A Spicy Perspective

Have you ever cooked something that ended up looking comically different than the recipe?

This happened to me recently. Four times.

It all started with homemade pretzel mix. I didn’t even know you could make pretzels at home–I thought they required thousands of dollars of equipment and at least two Oompa Loompas. But apparently you can do it, and it’s really not difficult with these mixes. Just add water, let it rise, then form the dough into pretzels.

It was at that stage in the pretzel making that I decided not to carefully roll and shape the pretzels. Instead, I dropped handfuls of dough directly onto a baking sheet and put it in the oven. I figured it would taste the same, and for the most part it did.

creamy-roasted-red-pepper-chicken-skillet-8Then I decided I need some beer cheese dip to enhance the pretzels. That’s when a Google search helped me discover A Spicy Perspective, which would soon become my greatest friend and my worst enemy. In three attempts at making different recipes from the site, I haven’t even come close to matching the beautiful photos on that website.

Unfortunately I don’t have any photos of my attempts, as they were far from photo worthy and I had no idea I would fail aesthetically enough times to justify a blog entry.

The beer cheese dip came first. It’s basically beer, cream cheese, and pepper jack cheese. Stir it until it’s creamy, then dip pretzels into it.

Super easy, right? There’s absolutely no reason it shouldn’t look like the photos on A Spicy Perspective. Instead, my version looked like curdled milk.

Next came the creamy roasted red pepper chicken skillet. The photo caught my eye, and I had to make it. I honestly don’t know what went wrong on this one, but my version looked like I poured curdled milk over some flimsy chicken. Maybe cream cheese is my nemesis.

I decided not to use cream cheese at all for my latest attempt, French hot chocolate. I had fond memories of drinking this in Paris in 2002, so I tried to recreate those memories in my kitchen. The result ended up looking like curdled chocolate milk.

My takeaway from this experience is that I’m really good at making things that look like curdled milk.

Tell me your stories of failed attempts at making food. I want to hear them.

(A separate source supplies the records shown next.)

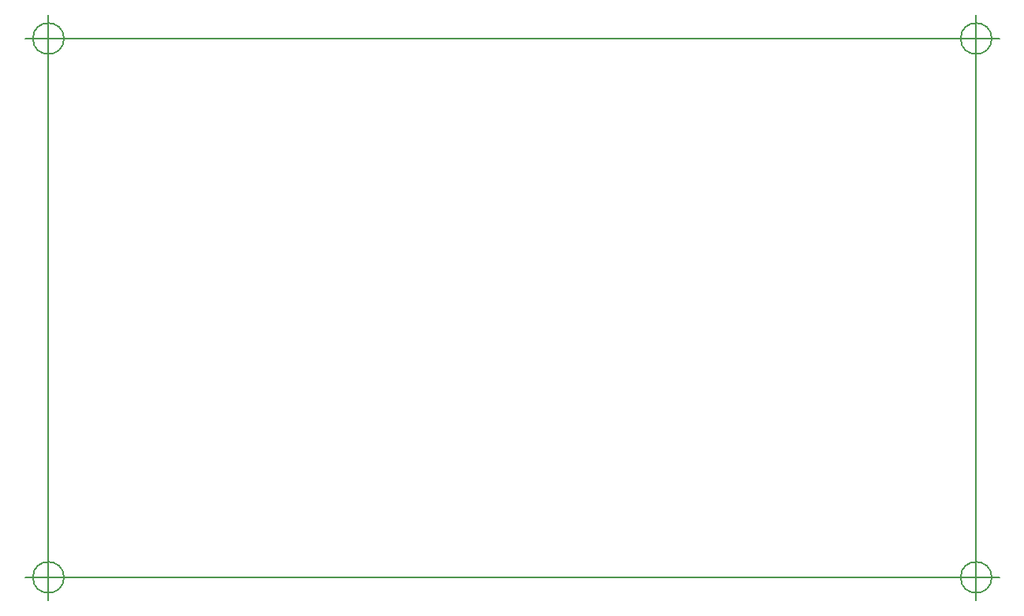
<source format=gm1>
G04 #@! TF.FileFunction,Profile,NP*
%FSLAX46Y46*%
G04 Gerber Fmt 4.6, Leading zero omitted, Abs format (unit mm)*
G04 Created by KiCad (PCBNEW 4.0.2+e4-6225~38~ubuntu15.10.1-stable) date Thu 13 Oct 2016 11:17:32 SAST*
%MOMM*%
G01*
G04 APERTURE LIST*
%ADD10C,0.100000*%
%ADD11C,0.150000*%
G04 APERTURE END LIST*
D10*
D11*
X47750000Y-74150000D02*
X47750000Y-74200000D01*
X147300000Y-74150000D02*
X47750000Y-74150000D01*
X147300000Y-132050000D02*
X147300000Y-74150000D01*
X47750000Y-132050000D02*
X147300000Y-132050000D01*
X47750000Y-74200000D02*
X47750000Y-132050000D01*
X49418666Y-74168000D02*
G75*
G03X49418666Y-74168000I-1666666J0D01*
G01*
X45252000Y-74168000D02*
X50252000Y-74168000D01*
X47752000Y-71668000D02*
X47752000Y-76668000D01*
X148986666Y-74168000D02*
G75*
G03X148986666Y-74168000I-1666666J0D01*
G01*
X144820000Y-74168000D02*
X149820000Y-74168000D01*
X147320000Y-71668000D02*
X147320000Y-76668000D01*
X148986666Y-132080000D02*
G75*
G03X148986666Y-132080000I-1666666J0D01*
G01*
X144820000Y-132080000D02*
X149820000Y-132080000D01*
X147320000Y-129580000D02*
X147320000Y-134580000D01*
X49418666Y-132080000D02*
G75*
G03X49418666Y-132080000I-1666666J0D01*
G01*
X45252000Y-132080000D02*
X50252000Y-132080000D01*
X47752000Y-129580000D02*
X47752000Y-134580000D01*
M02*

</source>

7 thoughts on “A Spicy Perspective”

  1. Over the years, I’ve had many kitchen disasters and I blame Pinterest for most of them (and for allowing me to think that I’d be able to duplicate a recipe that is advertised as “easy,” and then includes the most complicated list of ingredients and instructions you can imagine).

    One of the worst fails I’ve had was a baking disaster last year. I attempted to make a dessert called a Pavlova, which is essentially a fancy meringue cookie topped with a layer of fresh whipped cream and sliced fruits. The version I wanted to make called for a special kind of cherry, freshly shaved dark chocolate curls, and instead of being cookie size, it was 2 pie sized meringues that were supposed to be stacked. I spent the better part of an afternoon precisely measuring the ingredients using a food scale (the recipe was in metric and it was easier to use the scale than try to convert it and mess up the proportions), followed by waiting for my egg whites and sugar to be the right consistency using my stand mixer, then carefully following the directions to pour my batter onto parchment paper before baking at a low temperature for about an hour. As soon as the timer dinged to let me know they were supposed to be done, I gently removed the baking sheets from the oven, and placed them on cooling racks as instructed. Once they had cooled the appropriate amount of time, I decided it was time to start assembling my creation…which is when catastrophe struck. I’m not sure what went wrong with the baking process, but as soon as I touched the first giant meringue, it imploded into a powdery mess all over the baking sheet, with no hope of salvaging any portion of it. At this point, I admitted defeat and had to scramble for a solution of a replacement dessert at the last minute (I think I would up faking a mousse with the whipped cream and chocolate). I still want to successfully make a Pavlova, although next time maybe I’ll stick to a smaller scale version since the giant version was such a failure. 🙂

  2. The secret to meringue is to cook it as slowly as possible. Several hours in a slightly warm oven is best. But next time, if you do break the meringue, you’ve instantly got Eton Mess which is basically all the ingredients for pavlova broken up and served in individual glasses 😉

  3. Katy: That’s an epic story! I’m sorry that it didn’t work out after all of that careful preparation.

    Sean: Awesome, thank you for the tip! Perhaps part of the problem is also that I used water instead of chicken stock. 🙂

    Scott: Unfortunately it didn’t occur to me at the time, as nothing I made was photo worthy.